§ **Required work**
1) Reproduce the Milwaukee beer passage word for word between "Milwaukee, the beer" and "in the area.", inclusive.
2) According to the Milwaukee beer passage, what was Jim McCabe studying when he first became passionate about brewing?
3) Extend the passage on Milwaukee's beer culture, picking up right after its final sentence.

§ **Text**
=== Begin Enclosure ===
Milwaukee, the beer capital of the world on Lake Michigan, has a checkered history. In the second half of the 19th century the small town’s population positively exploded from just 20,000 to almost 300,000. Around 70% of its new inhabitants were German immigrants and their families, upon whom Milwaukee, out in the Midwest of the United States of America, exerted a special magnetism. Many of them quickly became rich and famous in their new home, among them Frederick Pabst, Frederick Miller and Joseph Schlitz who set up the three largest breweries in the world in the area.
Even today, hardly anywhere else in the USA is as much beer brewed as here. However, the beer culture in Milwaukee has rapidly changed in the last 30 years, with the city also heralded as the cradle of the craft beer movement. This is now entirely devoted to artisan brewing, placing individual taste and high quality above sheer quantity. One of the pioneers thereof is Jim McCabe who, like many craft brewers, more or less came to brewing by chance. He first became passionate about the craft while studying electrical engineering. “Milwaukee was a beer town, heart and soul – you just couldn’t avoid the subject,” he remembers. “Even back then there was a certain trend for brewing on a small scale and you could just feel that the city was ready for more variety. There were beer festivals on all the time and I took part in countless brewery tours. As an engineer I was ultimately also fascinated by the actual brewing process.”
=== End Enclosure ===
§ **Records**
=== Begin Enclosure ===
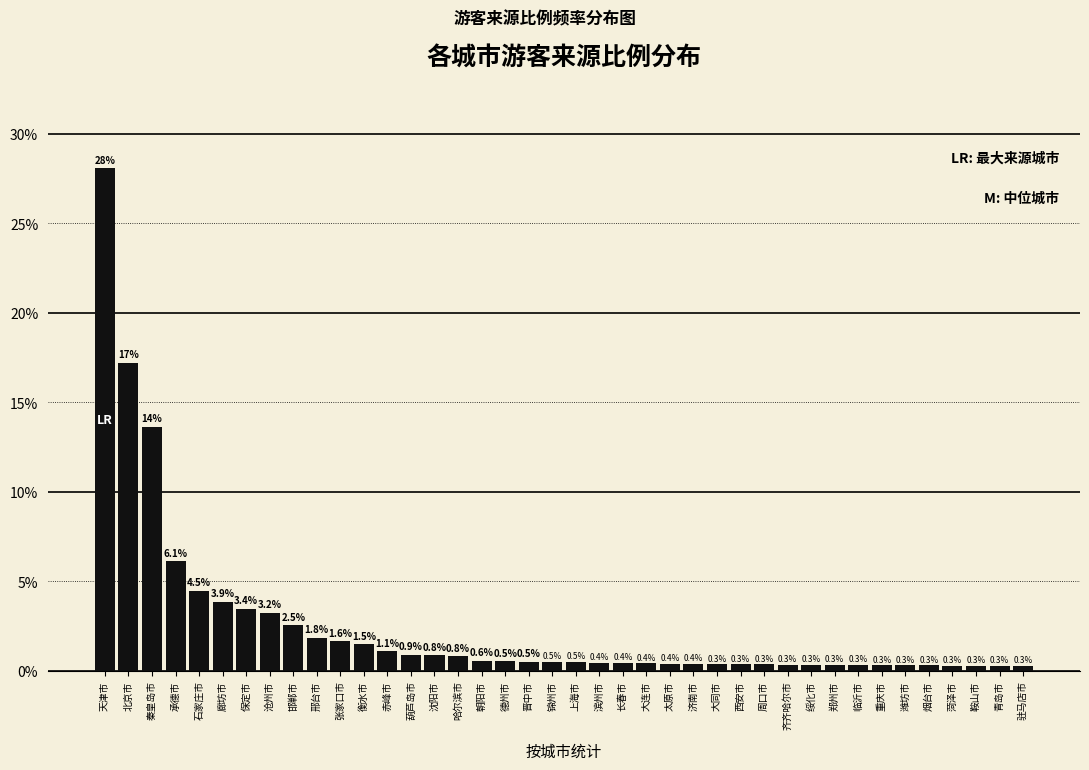

Reading right to left, what are all the values shown in this chart?

0.3	0.3	0.3	0.3	0.3	0.3	0.3	0.3	0.3	0.3	0.3	0.3	0.3	0.3	0.4	0.4	0.4	0.4	0.4	0.5	0.5	0.5	0.5	0.6	0.8	0.8	0.9	1.1	1.5	1.6	1.8	2.5	3.2	3.4	3.9	4.5	6.1	13.6	17.2	28.1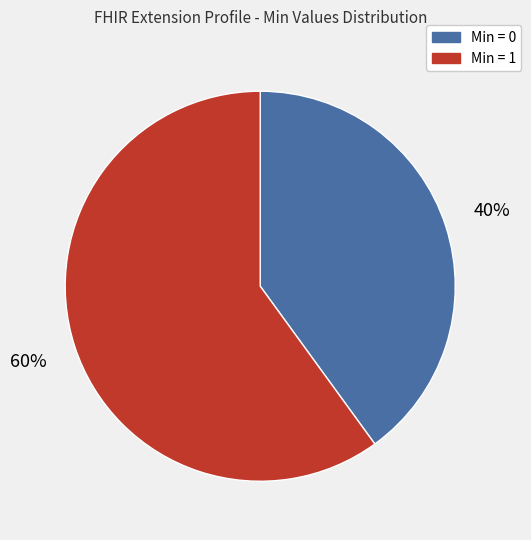

Is there any slice that represents more than half of the pie?

Yes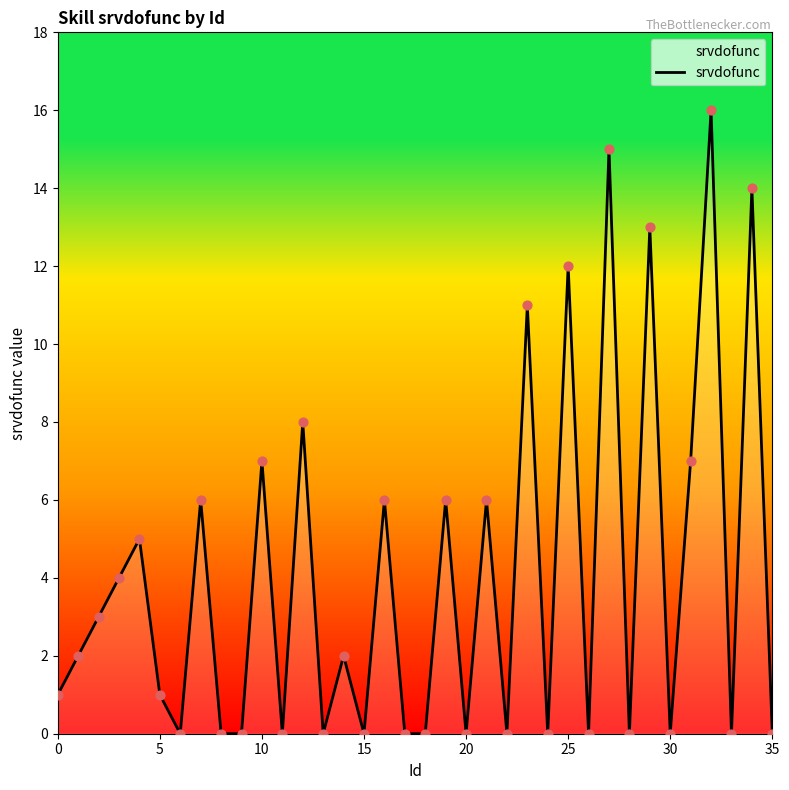

What is the difference between the maximum and minimum values?

16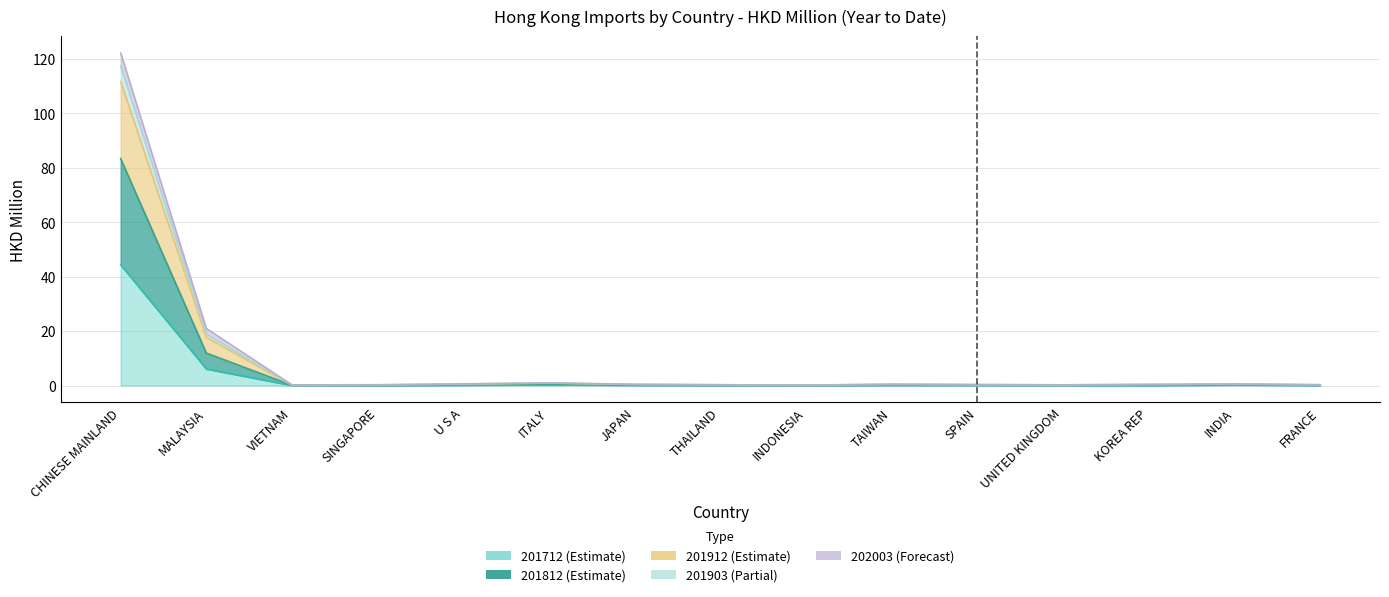

What is the sum of the 201912 values at VIETNAM and FRANCE?

0.5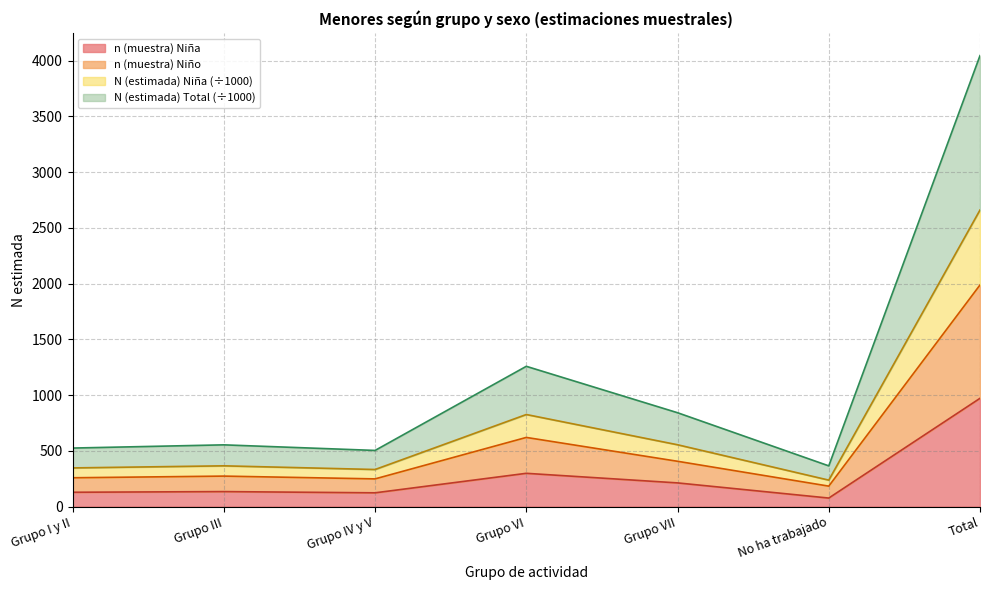

Which series has the largest range (max minus min)?

N (estimada) Total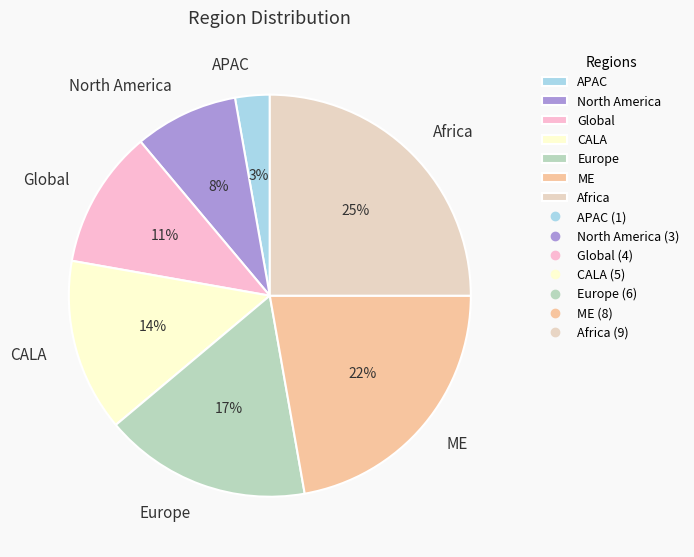

Is it true that Europe is 5% of the pie?

False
=== End Enclosure ===
§ **Answers per task**
1)
Milwaukee, the beer capital of the world on Lake Michigan, has a checkered history. In the second half of the 19th century the small town’s population positively exploded from just 20,000 to almost 300,000. Around 70% of its new inhabitants were German immigrants and their families, upon whom Milwaukee, out in the Midwest of the United States of America, exerted a special magnetism. Many of them quickly became rich and famous in their new home, among them Frederick Pabst, Frederick Miller and Joseph Schlitz who set up the three largest breweries in the world in the area.

2) Electrical engineering.

3)
From management consultant to craft brewer
For several years McCabe’s career took him to Oregon where he worked for a large consultancy company. There, on the west coast, microbrewing was much more advanced than in Wisconsin and McCabe was amazed by the diversity of flavors and beer styles on offer. He also had contact with the brewing industry in a professional capacity, although more with the sector’s big names and their suppliers, all of whom he advised. During this period he formed a close bond with the North American branch of KHS which is based in Waukesha just outside Milwaukee; the engineering company is one of the businesses he visited in his job as consultant. Over the next few years McCabe could at first only dream of using KHS high-tech himself, however, as, in his free time, he began experimenting with making beer in his basement at home. He soon realized that brewing was going to be more for him than just a simple pastime. He began to think about how he could make his hobby his profession and finally, in 1997 after several years of planning, he opened his own brewhouse, Milwaukee Ale House. “It was good to put my feelers out first,” he stresses. “At the time there was no place in the retail trade for individually brewed beer – neither on the shelves nor in the minds of the retailers. Also, in the 1990s there was a lot of bad craft beer being made initially, prompting many consumers to stick with their standard brand.” In time and thanks to the growing number of imports people slowly developed a taste for it, however. This gave craft brewers a real boost at the beginning of the 2000s and the opportunity to work on the quality of their products.
Right from the start McCabe and his team attached great importance to producing the best brewing results. As an engineer he left nothing to chance. “We’ve always had a laboratory where we can perform our experiments and play with various ingredients and flavors at a professional level. This was very unusual for a company of our modest size. And we documented everything in order to ensure a constant quality.” Another aspect from the very beginning was the technology. Equipment which couldn’t be afforded new was simply procured second hand – yet this always had to meet the engineer’s high standards.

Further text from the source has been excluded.